*What is expected:*
The answer must be every entry, retyped without a single difference.

*Records shown:*
------------------------------------

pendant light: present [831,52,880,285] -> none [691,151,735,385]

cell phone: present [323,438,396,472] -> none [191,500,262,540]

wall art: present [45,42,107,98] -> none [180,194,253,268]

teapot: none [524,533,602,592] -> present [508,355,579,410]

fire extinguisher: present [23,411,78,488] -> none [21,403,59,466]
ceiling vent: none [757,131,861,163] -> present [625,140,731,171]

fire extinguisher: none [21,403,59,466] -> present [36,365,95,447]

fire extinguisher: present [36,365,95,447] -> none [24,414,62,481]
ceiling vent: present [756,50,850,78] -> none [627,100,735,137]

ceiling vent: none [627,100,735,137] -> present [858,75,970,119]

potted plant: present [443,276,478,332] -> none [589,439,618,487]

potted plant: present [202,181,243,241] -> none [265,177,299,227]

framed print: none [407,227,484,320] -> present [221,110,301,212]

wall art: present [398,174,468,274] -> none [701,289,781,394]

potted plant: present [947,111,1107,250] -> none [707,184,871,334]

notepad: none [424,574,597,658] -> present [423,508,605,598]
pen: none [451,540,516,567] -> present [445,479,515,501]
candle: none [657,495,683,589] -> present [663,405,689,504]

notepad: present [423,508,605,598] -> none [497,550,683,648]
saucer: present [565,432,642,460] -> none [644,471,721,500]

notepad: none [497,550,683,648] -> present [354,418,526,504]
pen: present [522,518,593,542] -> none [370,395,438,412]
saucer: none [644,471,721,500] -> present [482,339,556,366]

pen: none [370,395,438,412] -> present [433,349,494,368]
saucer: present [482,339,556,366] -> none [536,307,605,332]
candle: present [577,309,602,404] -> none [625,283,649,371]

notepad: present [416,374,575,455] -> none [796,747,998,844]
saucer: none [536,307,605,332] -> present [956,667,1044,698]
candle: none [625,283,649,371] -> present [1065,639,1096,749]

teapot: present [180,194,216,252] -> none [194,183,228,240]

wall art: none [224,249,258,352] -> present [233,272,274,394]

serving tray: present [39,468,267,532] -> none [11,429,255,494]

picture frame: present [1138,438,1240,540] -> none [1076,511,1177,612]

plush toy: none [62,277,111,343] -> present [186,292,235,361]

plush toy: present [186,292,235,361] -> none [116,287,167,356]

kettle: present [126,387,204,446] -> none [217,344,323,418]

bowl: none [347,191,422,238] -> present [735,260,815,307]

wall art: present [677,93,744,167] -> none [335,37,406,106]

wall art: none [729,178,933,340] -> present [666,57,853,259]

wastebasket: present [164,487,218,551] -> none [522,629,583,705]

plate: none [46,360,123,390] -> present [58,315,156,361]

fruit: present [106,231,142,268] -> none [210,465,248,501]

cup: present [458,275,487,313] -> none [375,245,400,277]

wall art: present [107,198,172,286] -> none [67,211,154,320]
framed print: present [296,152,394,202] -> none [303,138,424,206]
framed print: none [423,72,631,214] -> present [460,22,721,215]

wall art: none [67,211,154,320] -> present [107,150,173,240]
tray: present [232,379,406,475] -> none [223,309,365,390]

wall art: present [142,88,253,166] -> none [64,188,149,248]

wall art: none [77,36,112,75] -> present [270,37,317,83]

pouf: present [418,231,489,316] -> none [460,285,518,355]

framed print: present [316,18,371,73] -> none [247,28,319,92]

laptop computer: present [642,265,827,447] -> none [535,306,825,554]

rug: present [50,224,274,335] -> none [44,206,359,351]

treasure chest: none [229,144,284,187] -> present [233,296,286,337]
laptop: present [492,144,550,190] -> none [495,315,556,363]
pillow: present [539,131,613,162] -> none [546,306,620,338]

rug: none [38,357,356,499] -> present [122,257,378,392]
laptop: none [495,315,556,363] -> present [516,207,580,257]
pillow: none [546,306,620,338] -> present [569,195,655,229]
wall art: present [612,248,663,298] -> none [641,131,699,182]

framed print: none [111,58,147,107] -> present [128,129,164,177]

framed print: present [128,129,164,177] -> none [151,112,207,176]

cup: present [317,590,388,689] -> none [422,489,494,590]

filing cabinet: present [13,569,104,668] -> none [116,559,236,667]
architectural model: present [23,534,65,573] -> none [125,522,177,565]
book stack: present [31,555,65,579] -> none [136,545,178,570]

------------------------------------

*Solution for this exercise:*
pendant light: present [831,52,880,285] -> none [691,151,735,385]

cell phone: present [323,438,396,472] -> none [191,500,262,540]

wall art: present [45,42,107,98] -> none [180,194,253,268]

teapot: none [524,533,602,592] -> present [508,355,579,410]

fire extinguisher: present [23,411,78,488] -> none [21,403,59,466]
ceiling vent: none [757,131,861,163] -> present [625,140,731,171]

fire extinguisher: none [21,403,59,466] -> present [36,365,95,447]

fire extinguisher: present [36,365,95,447] -> none [24,414,62,481]
ceiling vent: present [756,50,850,78] -> none [627,100,735,137]

ceiling vent: none [627,100,735,137] -> present [858,75,970,119]

potted plant: present [443,276,478,332] -> none [589,439,618,487]

potted plant: present [202,181,243,241] -> none [265,177,299,227]

framed print: none [407,227,484,320] -> present [221,110,301,212]

wall art: present [398,174,468,274] -> none [701,289,781,394]

potted plant: present [947,111,1107,250] -> none [707,184,871,334]

notepad: none [424,574,597,658] -> present [423,508,605,598]
pen: none [451,540,516,567] -> present [445,479,515,501]
candle: none [657,495,683,589] -> present [663,405,689,504]

notepad: present [423,508,605,598] -> none [497,550,683,648]
saucer: present [565,432,642,460] -> none [644,471,721,500]

notepad: none [497,550,683,648] -> present [354,418,526,504]
pen: present [522,518,593,542] -> none [370,395,438,412]
saucer: none [644,471,721,500] -> present [482,339,556,366]

pen: none [370,395,438,412] -> present [433,349,494,368]
saucer: present [482,339,556,366] -> none [536,307,605,332]
candle: present [577,309,602,404] -> none [625,283,649,371]

notepad: present [416,374,575,455] -> none [796,747,998,844]
saucer: none [536,307,605,332] -> present [956,667,1044,698]
candle: none [625,283,649,371] -> present [1065,639,1096,749]

teapot: present [180,194,216,252] -> none [194,183,228,240]

wall art: none [224,249,258,352] -> present [233,272,274,394]

serving tray: present [39,468,267,532] -> none [11,429,255,494]

picture frame: present [1138,438,1240,540] -> none [1076,511,1177,612]

plush toy: none [62,277,111,343] -> present [186,292,235,361]

plush toy: present [186,292,235,361] -> none [116,287,167,356]

kettle: present [126,387,204,446] -> none [217,344,323,418]

bowl: none [347,191,422,238] -> present [735,260,815,307]

wall art: present [677,93,744,167] -> none [335,37,406,106]

wall art: none [729,178,933,340] -> present [666,57,853,259]

wastebasket: present [164,487,218,551] -> none [522,629,583,705]

plate: none [46,360,123,390] -> present [58,315,156,361]

fruit: present [106,231,142,268] -> none [210,465,248,501]

cup: present [458,275,487,313] -> none [375,245,400,277]

wall art: present [107,198,172,286] -> none [67,211,154,320]
framed print: present [296,152,394,202] -> none [303,138,424,206]
framed print: none [423,72,631,214] -> present [460,22,721,215]

wall art: none [67,211,154,320] -> present [107,150,173,240]
tray: present [232,379,406,475] -> none [223,309,365,390]

wall art: present [142,88,253,166] -> none [64,188,149,248]

wall art: none [77,36,112,75] -> present [270,37,317,83]

pouf: present [418,231,489,316] -> none [460,285,518,355]

framed print: present [316,18,371,73] -> none [247,28,319,92]

laptop computer: present [642,265,827,447] -> none [535,306,825,554]

rug: present [50,224,274,335] -> none [44,206,359,351]

treasure chest: none [229,144,284,187] -> present [233,296,286,337]
laptop: present [492,144,550,190] -> none [495,315,556,363]
pillow: present [539,131,613,162] -> none [546,306,620,338]

rug: none [38,357,356,499] -> present [122,257,378,392]
laptop: none [495,315,556,363] -> present [516,207,580,257]
pillow: none [546,306,620,338] -> present [569,195,655,229]
wall art: present [612,248,663,298] -> none [641,131,699,182]

framed print: none [111,58,147,107] -> present [128,129,164,177]

framed print: present [128,129,164,177] -> none [151,112,207,176]

cup: present [317,590,388,689] -> none [422,489,494,590]

filing cabinet: present [13,569,104,668] -> none [116,559,236,667]
architectural model: present [23,534,65,573] -> none [125,522,177,565]
book stack: present [31,555,65,579] -> none [136,545,178,570]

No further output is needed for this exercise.